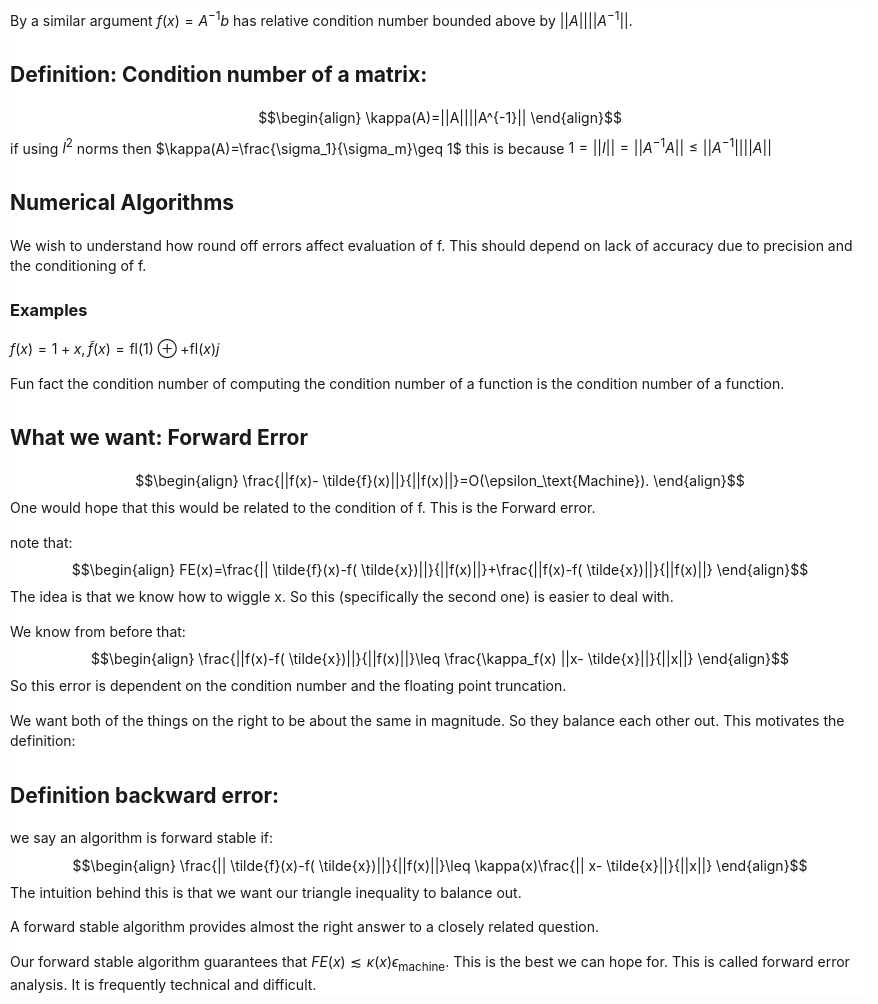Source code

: By a similar argument $f(x)=A^{-1}b$ has relative condition number bounded above by $||A||||A^{-1}||$.

## Definition: Condition number of a matrix:
$$\begin{align}
\kappa(A)=||A||||A^{-1}||
\end{align}$$
if using $l^2$ norms then $\kappa(A)=\frac{\sigma_1}{\sigma_m}\geq 1$ this is because $1=||I||=||A^{-1}A||\leq ||A^{-1}||||A||$
## Numerical Algorithms
We wish to understand how round off errors affect evaluation of f. This should depend on lack of accuracy due to precision and the conditioning of f.

### Examples
$f(x)=1+x, \tilde{f}(x)= \text{fl}(1)\oplus+ \text{fl}(x)j$

Fun fact the condition number of computing the condition number of a function is the condition number of a function.

## What we want: Forward Error
$$\begin{align}
\frac{||f(x)- \tilde{f}(x)||}{||f(x)||}=O(\epsilon_\text{Machine}).
\end{align}$$
One would hope that this would be related to the condition of f. This is the Forward error.

note that:
$$\begin{align}
FE(x)=\frac{|| \tilde{f}(x)-f( \tilde{x})||}{||f(x)||}+\frac{||f(x)-f( \tilde{x})||}{||f(x)||}
\end{align}$$
The idea is that we know how to wiggle x. So this (specifically the second one) is easier to deal with.

We know from before that:
$$\begin{align}
\frac{||f(x)-f( \tilde{x})||}{||f(x)||}\leq \frac{\kappa_f(x) ||x- \tilde{x}||}{||x||}
\end{align}$$
So this error is dependent on the condition number and the floating point truncation.

We want both of the things on the right to be about the same in magnitude. So they balance each other out. This motivates the definition:
## Definition backward error:
we say an algorithm is forward stable if:
$$\begin{align}
\frac{|| \tilde{f}(x)-f( \tilde{x})||}{||f(x)||}\leq \kappa(x)\frac{|| x- \tilde{x}||}{||x||}
\end{align}$$
The intuition behind this is that we want our triangle inequality to balance out.

A forward stable algorithm provides almost the right answer to a closely related question.

Our forward stable algorithm guarantees that $FE(x)\lesssim \kappa(x)\epsilon_{ \text{machine}}$. This is the best we can hope for. This is called forward error analysis. It is frequently technical and difficult.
◇ ◇ ◇ ◇ ◇
**WORK REQUIRED:**
Without including any pictures, print all of the material exactly as given.

**SOLUTION FOR THIS EXERCISE:**
Source code

: By a similar argument $f(x)=A^{-1}b$ has relative condition number bounded above by $||A||||A^{-1}||$.

## Definition: Condition number of a matrix:
$$\begin{align}
\kappa(A)=||A||||A^{-1}||
\end{align}$$
if using $l^2$ norms then $\kappa(A)=\frac{\sigma_1}{\sigma_m}\geq 1$ this is because $1=||I||=||A^{-1}A||\leq ||A^{-1}||||A||$
## Numerical Algorithms
We wish to understand how round off errors affect evaluation of f. This should depend on lack of accuracy due to precision and the conditioning of f.

### Examples
$f(x)=1+x, \tilde{f}(x)= \text{fl}(1)\oplus+ \text{fl}(x)j$

Fun fact the condition number of computing the condition number of a function is the condition number of a function.

## What we want: Forward Error
$$\begin{align}
\frac{||f(x)- \tilde{f}(x)||}{||f(x)||}=O(\epsilon_\text{Machine}).
\end{align}$$
One would hope that this would be related to the condition of f. This is the Forward error.

note that:
$$\begin{align}
FE(x)=\frac{|| \tilde{f}(x)-f( \tilde{x})||}{||f(x)||}+\frac{||f(x)-f( \tilde{x})||}{||f(x)||}
\end{align}$$
The idea is that we know how to wiggle x. So this (specifically the second one) is easier to deal with.

We know from before that:
$$\begin{align}
\frac{||f(x)-f( \tilde{x})||}{||f(x)||}\leq \frac{\kappa_f(x) ||x- \tilde{x}||}{||x||}
\end{align}$$
So this error is dependent on the condition number and the floating point truncation.

We want both of the things on the right to be about the same in magnitude. So they balance each other out. This motivates the definition:
## Definition backward error:
we say an algorithm is forward stable if:
$$\begin{align}
\frac{|| \tilde{f}(x)-f( \tilde{x})||}{||f(x)||}\leq \kappa(x)\frac{|| x- \tilde{x}||}{||x||}
\end{align}$$
The intuition behind this is that we want our triangle inequality to balance out.

A forward stable algorithm provides almost the right answer to a closely related question.

Our forward stable algorithm guarantees that $FE(x)\lesssim \kappa(x)\epsilon_{ \text{machine}}$. This is the best we can hope for. This is called forward error analysis. It is frequently technical and difficult.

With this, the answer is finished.